Review: 2014’s Security Breaches and Vulnerabilities
January 7, 2015
Remember 2014? Like it was just days ago, right?
It was an exciting year at SendThisFile. We’d even say that it was a time for meeting and exceeding challenges for Internet security. Others on the web weren’t so fortunate. Let’s take a look at the top security breaches and vulnerabilities of 2014:
- Target – At the end of 2013, Target learned that criminals had breached their systems, leaving behind malware that accessed customer data, including 40 million credit and debit card numbers. They later realized the hackers had also stolen names, mailing addresses, and phone numbers. More than 70 million customers were affected. The theft of these items put their customers not just at risk for fraudulent purchases, but with the latter information, they are also susceptible to web scams, intelligent phishing and social engineering. The investigation of this matter still continues more than a year later, and many of their customers took advantage of the year’s worth of credit monitoring they offered to those affected.
- Home Depot – a similar data security breach occurred at Home Depot in April of 2014 and was undetected for several months. The criminals used a vendor’s stolen log-on credentials to install malware that accessed 56 million credit and debit card numbers from self-checkout registers. The security breach was even larger than the Target breach. In the spirit of accountability, credit monitoring was again offered publicly to affected customers.
- JP Morgan Chase – Not to be outdone, an attack on JPMorgan Chase, the largest bank in the US, compromised 76 million households and 7 million small businesses in the summer of 2014. The attack started in June and was discovered in July. No money was taken and no fraudulent activity was seen. The hackers obtained a list of applications and programs that run on JPMorgan computers. It is believed that this information was to be used to look for an entry point into the bank’s systems. Names, addresses and phone numbers of customers were accessed. Customers were advised to change their passwords regularly and to beware of emails or phone calls that appeared to come from Chase.
- Heartbleed – This was probably the first time the larger public became aware of a security problem of such a grand scale, and was not the result of a data hack or a leak of any kind. It is a vulnerability discovered in the OpenSSL cryptographic software library, used all over the Internet. According to the Heartbleed site, the weakness allows stealing the information that is normally protected by SSL/TLS encryption. It is classified as a buffer over-read, or an instance where more data than intended can be read. Changes had to be made all over the web and consumers had to change passwords on many popular sites like Google and Facebook.

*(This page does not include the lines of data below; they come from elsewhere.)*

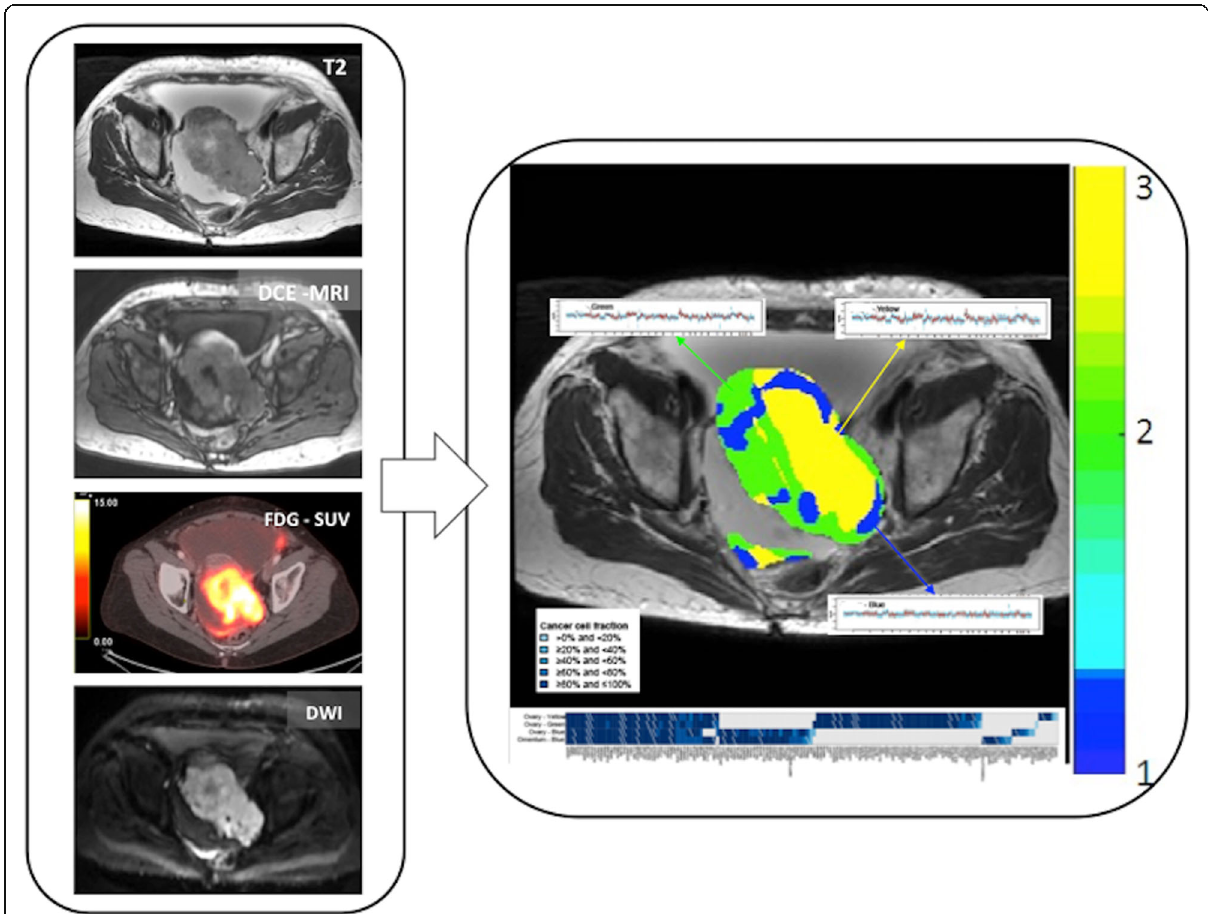
Fig. 20 A 70-year-old woman with high-grade serous ovarian cancer who underwent FDG-PET/CT (standardized uptake value map of the fluorodeoxyglucose uptake [FDG SUV] is showed) and MRI, which included T2, diffusion (DWI), and dynamic contrast-enhanced (DCE) sequences (images on the left) showing a primary ovarian mass as well as multiple peritoneal/serosal implants including in the cul-de-sac. A composite “ habitat ” map of the implant in the cul-de-sac was performed (right) containing three clusters derived from PET and MRI data. Tissue sampling from each cluster represented by a different color on the habitat map demonstrated genomic heterogeneity underpinning the phenotypic heterogeneity observed on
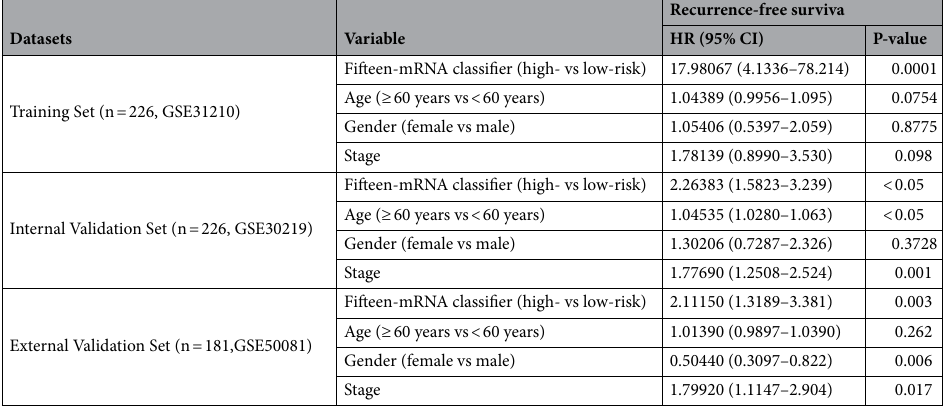
Table 4. The relationship of the fifteen-mRNA signature, clinical information (sex, age, stage) and RFS in each set analysed by multivariate Cox regression. As our data showed, the fifteen-mRNA signature was significantly related to the RFS as well as clinical characteristic in these datasets of NSCLC patients (all P <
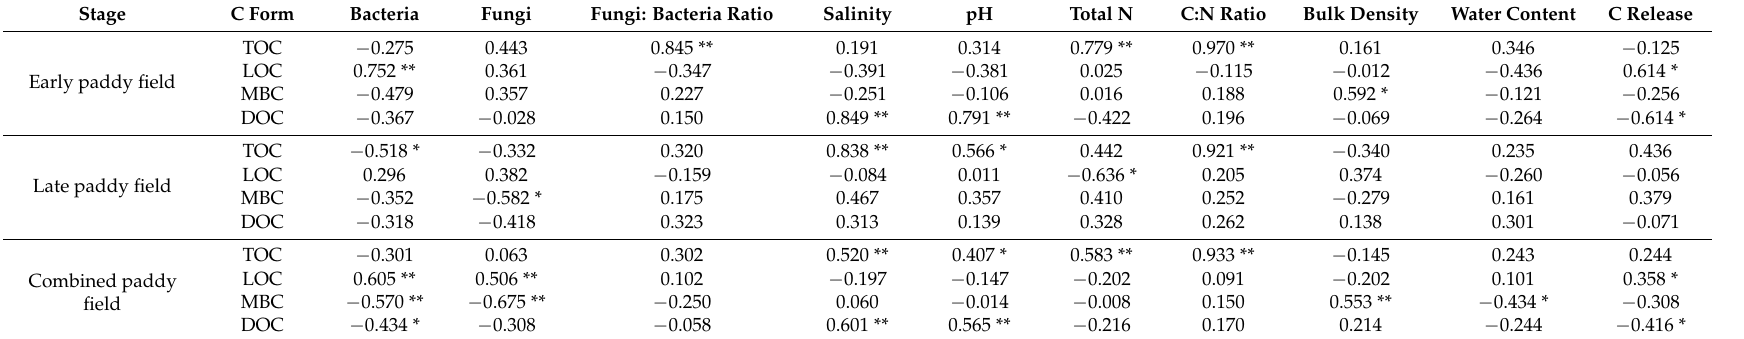
Table 1. Pearson correlation coefficients between the concentrations of different carbon forms and various soil properties.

- Shellshock – is a family of security bugs first disclosed in September 2014. It affected Internet services that use Bash, a program that many Unix-based systems use to execute command lines and scripts. The bug would potentially allow an attacker to cause vulnerable versions of the affected “Bash shell” to execute arbitrary commands, allowing an attacker to gain unauthorized access to a computer system, effectively becoming a “Bashdoor.” It was compared to the Heartbleed vulnerability in terms of severity, but the public was mostly unaware of this potential problem.
- Poodle – an acronym for Padding Oracle On Downgraded Legacy Encryption, is described as, “a man-in-the-middle exploit which takes advantage of Internet and security software clients’ fallback to SSL 3.0.” It was disclosed in September 2014. Although not considered as severe as Heartbleed and Shellshock, it is still being remedied on many websites. At SendThisFile, we upgraded the encryption strength of our SSL certificates as a result.